Output each record exactly, with nothing omitted.

-*-

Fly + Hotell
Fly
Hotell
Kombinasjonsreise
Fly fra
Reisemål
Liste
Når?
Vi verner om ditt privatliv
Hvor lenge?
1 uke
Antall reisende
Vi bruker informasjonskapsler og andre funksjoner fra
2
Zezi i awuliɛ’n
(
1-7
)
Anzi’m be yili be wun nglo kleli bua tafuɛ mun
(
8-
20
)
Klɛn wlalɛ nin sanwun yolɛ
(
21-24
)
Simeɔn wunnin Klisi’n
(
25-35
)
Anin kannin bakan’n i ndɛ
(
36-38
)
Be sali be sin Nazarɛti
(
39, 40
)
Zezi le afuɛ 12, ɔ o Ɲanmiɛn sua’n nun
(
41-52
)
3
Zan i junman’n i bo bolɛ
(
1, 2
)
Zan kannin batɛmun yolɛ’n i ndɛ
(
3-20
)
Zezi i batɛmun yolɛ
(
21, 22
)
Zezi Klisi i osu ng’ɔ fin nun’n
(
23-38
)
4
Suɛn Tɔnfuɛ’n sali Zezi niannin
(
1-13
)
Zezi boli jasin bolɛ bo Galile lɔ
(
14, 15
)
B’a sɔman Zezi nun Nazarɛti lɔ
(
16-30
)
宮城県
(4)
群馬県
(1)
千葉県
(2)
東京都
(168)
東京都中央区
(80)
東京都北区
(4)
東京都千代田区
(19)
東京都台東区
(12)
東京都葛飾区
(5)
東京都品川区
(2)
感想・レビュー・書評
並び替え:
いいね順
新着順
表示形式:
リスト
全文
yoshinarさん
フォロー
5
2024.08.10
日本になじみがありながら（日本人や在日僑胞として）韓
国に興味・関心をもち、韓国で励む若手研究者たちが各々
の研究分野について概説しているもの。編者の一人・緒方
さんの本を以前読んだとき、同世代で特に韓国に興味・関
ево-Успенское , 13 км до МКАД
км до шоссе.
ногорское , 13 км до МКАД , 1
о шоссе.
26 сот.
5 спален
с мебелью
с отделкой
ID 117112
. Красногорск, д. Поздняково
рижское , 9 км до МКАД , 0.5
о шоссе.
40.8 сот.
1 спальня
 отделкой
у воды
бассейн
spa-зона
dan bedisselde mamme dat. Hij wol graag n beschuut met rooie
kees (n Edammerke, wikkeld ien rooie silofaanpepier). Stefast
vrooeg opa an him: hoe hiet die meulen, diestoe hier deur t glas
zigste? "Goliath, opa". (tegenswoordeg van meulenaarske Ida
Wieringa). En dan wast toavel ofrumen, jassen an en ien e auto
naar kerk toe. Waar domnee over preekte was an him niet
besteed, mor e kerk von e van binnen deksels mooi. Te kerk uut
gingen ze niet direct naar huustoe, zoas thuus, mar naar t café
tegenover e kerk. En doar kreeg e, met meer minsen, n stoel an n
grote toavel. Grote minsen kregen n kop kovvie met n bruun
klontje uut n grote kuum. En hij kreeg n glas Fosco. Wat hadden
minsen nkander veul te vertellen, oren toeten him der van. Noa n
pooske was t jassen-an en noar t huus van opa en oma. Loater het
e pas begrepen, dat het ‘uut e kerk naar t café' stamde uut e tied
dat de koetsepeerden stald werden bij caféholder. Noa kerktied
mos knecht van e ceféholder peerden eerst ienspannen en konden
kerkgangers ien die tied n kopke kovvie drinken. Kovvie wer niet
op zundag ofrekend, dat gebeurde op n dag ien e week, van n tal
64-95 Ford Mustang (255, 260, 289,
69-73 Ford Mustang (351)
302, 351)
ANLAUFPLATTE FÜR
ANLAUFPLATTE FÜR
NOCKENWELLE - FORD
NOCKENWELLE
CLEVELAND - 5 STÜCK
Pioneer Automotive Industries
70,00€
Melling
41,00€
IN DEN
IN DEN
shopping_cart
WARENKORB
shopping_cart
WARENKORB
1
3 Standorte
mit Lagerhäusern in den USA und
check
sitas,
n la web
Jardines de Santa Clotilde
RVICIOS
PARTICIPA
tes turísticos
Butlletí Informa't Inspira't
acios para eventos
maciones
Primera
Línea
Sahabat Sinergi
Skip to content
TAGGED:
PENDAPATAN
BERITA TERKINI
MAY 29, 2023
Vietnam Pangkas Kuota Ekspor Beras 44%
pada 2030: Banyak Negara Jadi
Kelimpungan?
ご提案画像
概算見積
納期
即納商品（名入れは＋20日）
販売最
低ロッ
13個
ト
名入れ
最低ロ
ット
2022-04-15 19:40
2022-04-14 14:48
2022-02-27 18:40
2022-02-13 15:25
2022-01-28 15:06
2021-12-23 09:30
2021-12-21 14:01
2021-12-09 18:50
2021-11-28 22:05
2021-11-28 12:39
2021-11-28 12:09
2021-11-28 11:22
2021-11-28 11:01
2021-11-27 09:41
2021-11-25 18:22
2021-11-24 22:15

-*-

PROBLEM SOLUTION:
Fly + Hotell
Fly
Hotell
Kombinasjonsreise
Fly fra
Reisemål
Liste
Når?
Vi verner om ditt privatliv
Hvor lenge?
1 uke
Antall reisende
Vi bruker informasjonskapsler og andre funksjoner fra
2
Zezi i awuliɛ’n
(
1-7
)
Anzi’m be yili be wun nglo kleli bua tafuɛ mun
(
8-
20
)
Klɛn wlalɛ nin sanwun yolɛ
(
21-24
)
Simeɔn wunnin Klisi’n
(
25-35
)
Anin kannin bakan’n i ndɛ
(
36-38
)
Be sali be sin Nazarɛti
(
39, 40
)
Zezi le afuɛ 12, ɔ o Ɲanmiɛn sua’n nun
(
41-52
)
3
Zan i junman’n i bo bolɛ
(
1, 2
)
Zan kannin batɛmun yolɛ’n i ndɛ
(
3-20
)
Zezi i batɛmun yolɛ
(
21, 22
)
Zezi Klisi i osu ng’ɔ fin nun’n
(
23-38
)
4
Suɛn Tɔnfuɛ’n sali Zezi niannin
(
1-13
)
Zezi boli jasin bolɛ bo Galile lɔ
(
14, 15
)
B’a sɔman Zezi nun Nazarɛti lɔ
(
16-30
)
宮城県
(4)
群馬県
(1)
千葉県
(2)
東京都
(168)
東京都中央区
(80)
東京都北区
(4)
東京都千代田区
(19)
東京都台東区
(12)
東京都葛飾区
(5)
東京都品川区
(2)
感想・レビュー・書評
並び替え:
いいね順
新着順
表示形式:
リスト
全文
yoshinarさん
フォロー
5
2024.08.10
日本になじみがありながら（日本人や在日僑胞として）韓
国に興味・関心をもち、韓国で励む若手研究者たちが各々
の研究分野について概説しているもの。編者の一人・緒方
さんの本を以前読んだとき、同世代で特に韓国に興味・関
ево-Успенское , 13 км до МКАД
км до шоссе.
ногорское , 13 км до МКАД , 1
о шоссе.
26 сот.
5 спален
с мебелью
с отделкой
ID 117112
. Красногорск, д. Поздняково
рижское , 9 км до МКАД , 0.5
о шоссе.
40.8 сот.
1 спальня
 отделкой
у воды
бассейн
spa-зона
dan bedisselde mamme dat. Hij wol graag n beschuut met rooie
kees (n Edammerke, wikkeld ien rooie silofaanpepier). Stefast
vrooeg opa an him: hoe hiet die meulen, diestoe hier deur t glas
zigste? "Goliath, opa". (tegenswoordeg van meulenaarske Ida
Wieringa). En dan wast toavel ofrumen, jassen an en ien e auto
naar kerk toe. Waar domnee over preekte was an him niet
besteed, mor e kerk von e van binnen deksels mooi. Te kerk uut
gingen ze niet direct naar huustoe, zoas thuus, mar naar t café
tegenover e kerk. En doar kreeg e, met meer minsen, n stoel an n
grote toavel. Grote minsen kregen n kop kovvie met n bruun
klontje uut n grote kuum. En hij kreeg n glas Fosco. Wat hadden
minsen nkander veul te vertellen, oren toeten him der van. Noa n
pooske was t jassen-an en noar t huus van opa en oma. Loater het
e pas begrepen, dat het ‘uut e kerk naar t café' stamde uut e tied
dat de koetsepeerden stald werden bij caféholder. Noa kerktied
mos knecht van e ceféholder peerden eerst ienspannen en konden
kerkgangers ien die tied n kopke kovvie drinken. Kovvie wer niet
op zundag ofrekend, dat gebeurde op n dag ien e week, van n tal
64-95 Ford Mustang (255, 260, 289,
69-73 Ford Mustang (351)
302, 351)
ANLAUFPLATTE FÜR
ANLAUFPLATTE FÜR
NOCKENWELLE - FORD
NOCKENWELLE
CLEVELAND - 5 STÜCK
Pioneer Automotive Industries
70,00€
Melling
41,00€
IN DEN
IN DEN
shopping_cart
WARENKORB
shopping_cart
WARENKORB
1
3 Standorte
mit Lagerhäusern in den USA und
check
sitas,
n la web
Jardines de Santa Clotilde
RVICIOS
PARTICIPA
tes turísticos
Butlletí Informa't Inspira't
acios para eventos
maciones
Primera
Línea
Sahabat Sinergi
Skip to content
TAGGED:
PENDAPATAN
BERITA TERKINI
MAY 29, 2023
Vietnam Pangkas Kuota Ekspor Beras 44%
pada 2030: Banyak Negara Jadi
Kelimpungan?
ご提案画像
概算見積
納期
即納商品（名入れは＋20日）
販売最
低ロッ
13個
ト
名入れ
最低ロ
ット
2022-04-15 19:40
2022-04-14 14:48
2022-02-27 18:40
2022-02-13 15:25
2022-01-28 15:06
2021-12-23 09:30
2021-12-21 14:01
2021-12-09 18:50
2021-11-28 22:05
2021-11-28 12:39
2021-11-28 12:09
2021-11-28 11:22
2021-11-28 11:01
2021-11-27 09:41
2021-11-25 18:22
2021-11-24 22:15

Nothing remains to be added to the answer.